(Beginning of DATA TO PROCESS)

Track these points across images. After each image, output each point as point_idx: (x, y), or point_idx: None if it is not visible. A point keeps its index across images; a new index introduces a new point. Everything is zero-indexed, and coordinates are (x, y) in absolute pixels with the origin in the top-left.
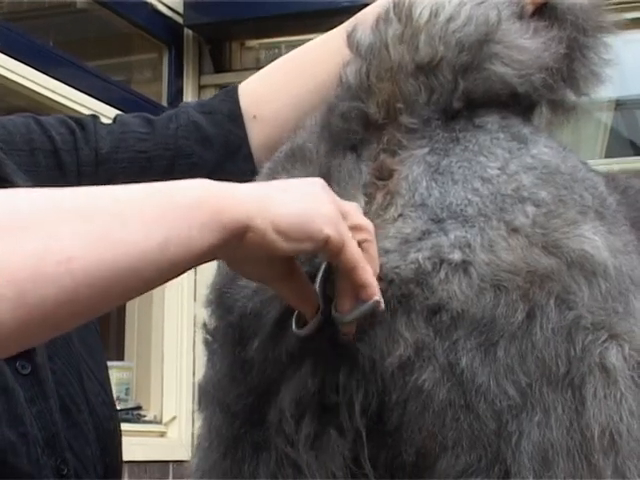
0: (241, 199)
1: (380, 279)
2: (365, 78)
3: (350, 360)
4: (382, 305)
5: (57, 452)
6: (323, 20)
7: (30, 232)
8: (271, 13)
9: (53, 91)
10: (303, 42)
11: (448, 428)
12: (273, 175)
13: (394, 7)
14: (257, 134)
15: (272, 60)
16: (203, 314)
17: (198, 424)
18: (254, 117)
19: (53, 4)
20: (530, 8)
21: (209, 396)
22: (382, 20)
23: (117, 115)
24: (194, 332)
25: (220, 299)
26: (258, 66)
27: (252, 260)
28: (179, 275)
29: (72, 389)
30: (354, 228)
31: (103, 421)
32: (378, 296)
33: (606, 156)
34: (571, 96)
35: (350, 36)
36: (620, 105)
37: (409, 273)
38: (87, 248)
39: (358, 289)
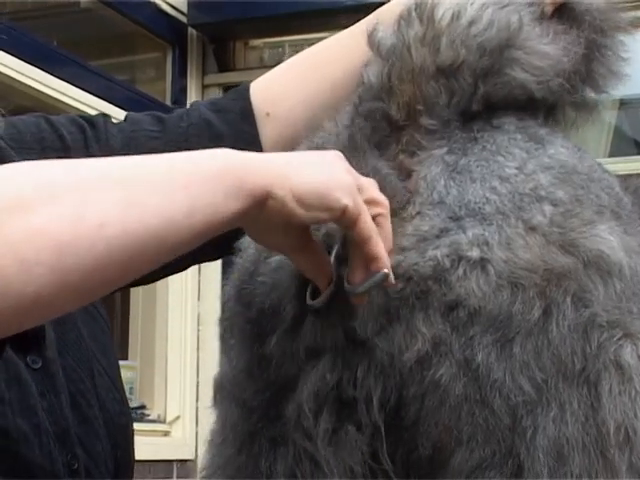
0: (263, 167)
1: (398, 276)
2: (387, 79)
3: (368, 355)
4: (392, 278)
5: (68, 447)
6: (327, 19)
7: (65, 200)
8: (275, 12)
9: (57, 90)
10: (307, 41)
11: (464, 422)
12: None
13: (416, 8)
14: (269, 132)
15: (276, 59)
16: (207, 313)
17: (204, 422)
18: (267, 115)
19: (57, 4)
20: (549, 9)
21: (225, 392)
22: (404, 21)
23: (128, 114)
24: (198, 331)
25: (238, 295)
26: (262, 65)
27: (271, 229)
28: (204, 241)
29: (83, 385)
30: (369, 202)
31: (114, 417)
32: (388, 268)
33: (610, 155)
34: (591, 95)
35: (371, 36)
36: (624, 104)
37: (427, 270)
38: (119, 214)
39: (369, 261)
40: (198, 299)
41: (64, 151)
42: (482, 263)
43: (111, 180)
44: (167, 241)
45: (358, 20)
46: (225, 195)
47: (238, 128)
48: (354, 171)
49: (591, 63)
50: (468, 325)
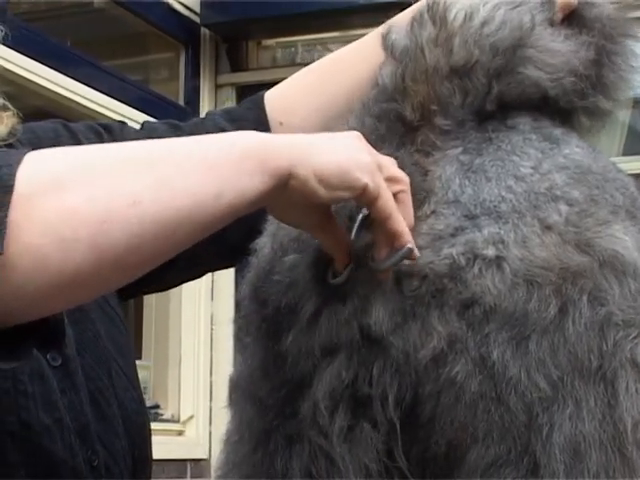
0: (285, 148)
1: (413, 274)
2: (400, 80)
3: (384, 353)
4: (416, 252)
5: (88, 443)
6: (340, 19)
7: (98, 180)
8: (288, 12)
9: (70, 91)
10: (320, 41)
11: (479, 420)
12: None
13: (428, 10)
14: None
15: (289, 59)
16: (220, 313)
17: (218, 421)
18: (280, 124)
19: (70, 4)
20: (559, 16)
21: (240, 390)
22: (416, 23)
23: (145, 121)
24: (211, 331)
25: (254, 293)
26: (275, 65)
27: (293, 207)
28: (231, 221)
29: (101, 383)
30: (390, 180)
31: (131, 415)
32: (411, 243)
33: (624, 154)
34: (603, 102)
35: (385, 38)
36: (638, 103)
37: (443, 268)
38: (152, 194)
39: (392, 238)
40: (211, 299)
41: None
42: (498, 261)
43: (142, 162)
44: (196, 221)
45: (371, 20)
46: (251, 176)
47: None
48: (374, 151)
49: (602, 69)
50: (484, 323)
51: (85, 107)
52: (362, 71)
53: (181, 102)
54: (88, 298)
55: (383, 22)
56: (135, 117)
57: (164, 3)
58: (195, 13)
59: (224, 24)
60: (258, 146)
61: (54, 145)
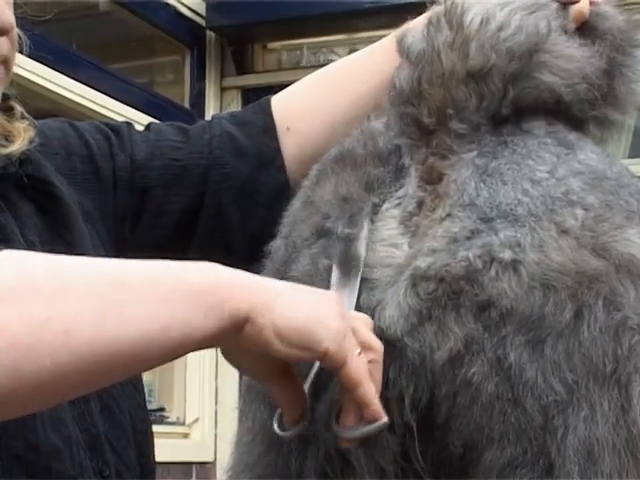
0: (250, 291)
1: (430, 278)
2: (417, 84)
3: (399, 355)
4: (386, 424)
5: (98, 454)
6: (345, 22)
7: (39, 299)
8: (293, 15)
9: (76, 93)
10: (325, 44)
11: (495, 421)
12: (321, 177)
13: (445, 14)
14: (290, 146)
15: (294, 62)
16: None
17: (223, 424)
18: (287, 129)
19: (75, 7)
20: (572, 27)
21: (253, 392)
22: (433, 26)
23: (150, 123)
24: None
25: None
26: (280, 68)
27: (247, 353)
28: (176, 358)
29: (114, 391)
30: (363, 346)
31: (138, 423)
32: (384, 417)
33: (630, 156)
34: (613, 113)
35: (401, 42)
36: None
37: (460, 270)
38: (91, 322)
39: (361, 406)
40: None
41: (89, 159)
42: (514, 264)
43: (92, 284)
44: (140, 355)
45: (376, 22)
46: (205, 315)
47: (260, 141)
48: (348, 314)
49: (613, 80)
50: (500, 325)
51: (90, 109)
52: (369, 79)
53: (186, 105)
54: (13, 416)
55: (388, 25)
56: (140, 120)
57: (169, 6)
58: (200, 16)
59: (229, 27)
60: (220, 283)
61: (63, 146)
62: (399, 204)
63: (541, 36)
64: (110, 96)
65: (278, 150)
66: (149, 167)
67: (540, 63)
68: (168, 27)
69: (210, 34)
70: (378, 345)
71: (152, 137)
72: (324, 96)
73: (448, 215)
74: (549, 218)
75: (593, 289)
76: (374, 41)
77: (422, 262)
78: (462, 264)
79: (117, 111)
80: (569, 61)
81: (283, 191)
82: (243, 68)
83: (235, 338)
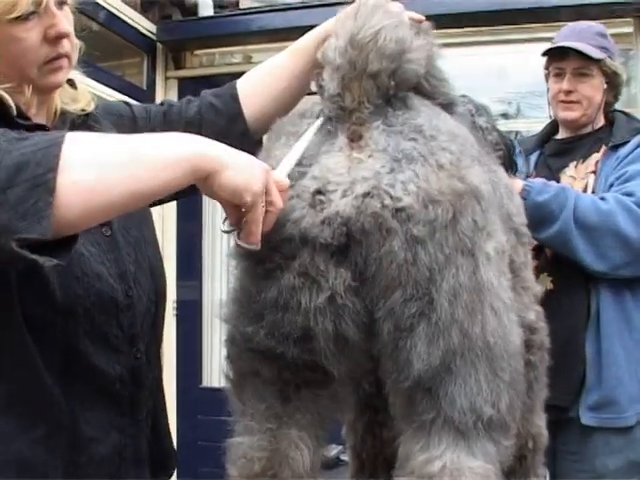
0: (210, 161)
1: (373, 195)
2: (341, 81)
3: (351, 233)
4: (256, 250)
5: (125, 281)
6: (240, 39)
7: (92, 167)
8: (209, 34)
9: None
10: (229, 52)
11: (403, 274)
12: (285, 124)
13: (350, 39)
14: (249, 107)
15: (210, 62)
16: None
17: None
18: (246, 97)
19: (75, 27)
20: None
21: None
22: (343, 44)
23: (164, 100)
24: None
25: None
26: (200, 65)
27: (212, 195)
28: (169, 193)
29: (138, 247)
30: (269, 202)
31: (156, 268)
32: (258, 244)
33: None
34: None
35: (324, 53)
36: None
37: (385, 189)
38: (120, 180)
39: (247, 232)
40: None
41: (132, 119)
42: (416, 190)
43: (122, 158)
44: (144, 193)
45: (263, 40)
46: (182, 174)
47: (230, 105)
48: (269, 176)
49: (430, 67)
50: (407, 222)
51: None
52: (288, 76)
53: (144, 87)
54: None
55: (275, 45)
56: (118, 97)
57: (133, 27)
58: (153, 33)
59: (171, 41)
60: (196, 154)
61: (118, 110)
62: (339, 150)
63: (408, 43)
64: (98, 82)
65: (241, 110)
66: (169, 121)
67: (407, 60)
68: (133, 40)
69: (159, 45)
70: (278, 202)
71: (166, 108)
72: (265, 87)
73: (370, 156)
74: (432, 158)
75: (461, 202)
76: (265, 52)
77: (359, 186)
78: (385, 188)
79: (102, 92)
80: (419, 51)
81: (245, 135)
82: (179, 66)
83: (203, 184)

(End of DATA TO PROCESS)

→ **ACTIVITY**: What you give back should be exactly the lines of the data above from the line with "10: (303, 42)" through the line with "33: (606, 156)", both of those included, and nothing more.

→ **RESPONSE TO THE TASK**:
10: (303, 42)
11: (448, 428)
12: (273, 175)
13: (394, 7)
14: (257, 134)
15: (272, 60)
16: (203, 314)
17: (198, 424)
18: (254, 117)
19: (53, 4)
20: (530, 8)
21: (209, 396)
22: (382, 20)
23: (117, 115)
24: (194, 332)
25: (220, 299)
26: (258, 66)
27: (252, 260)
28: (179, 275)
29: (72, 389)
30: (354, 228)
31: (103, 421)
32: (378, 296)
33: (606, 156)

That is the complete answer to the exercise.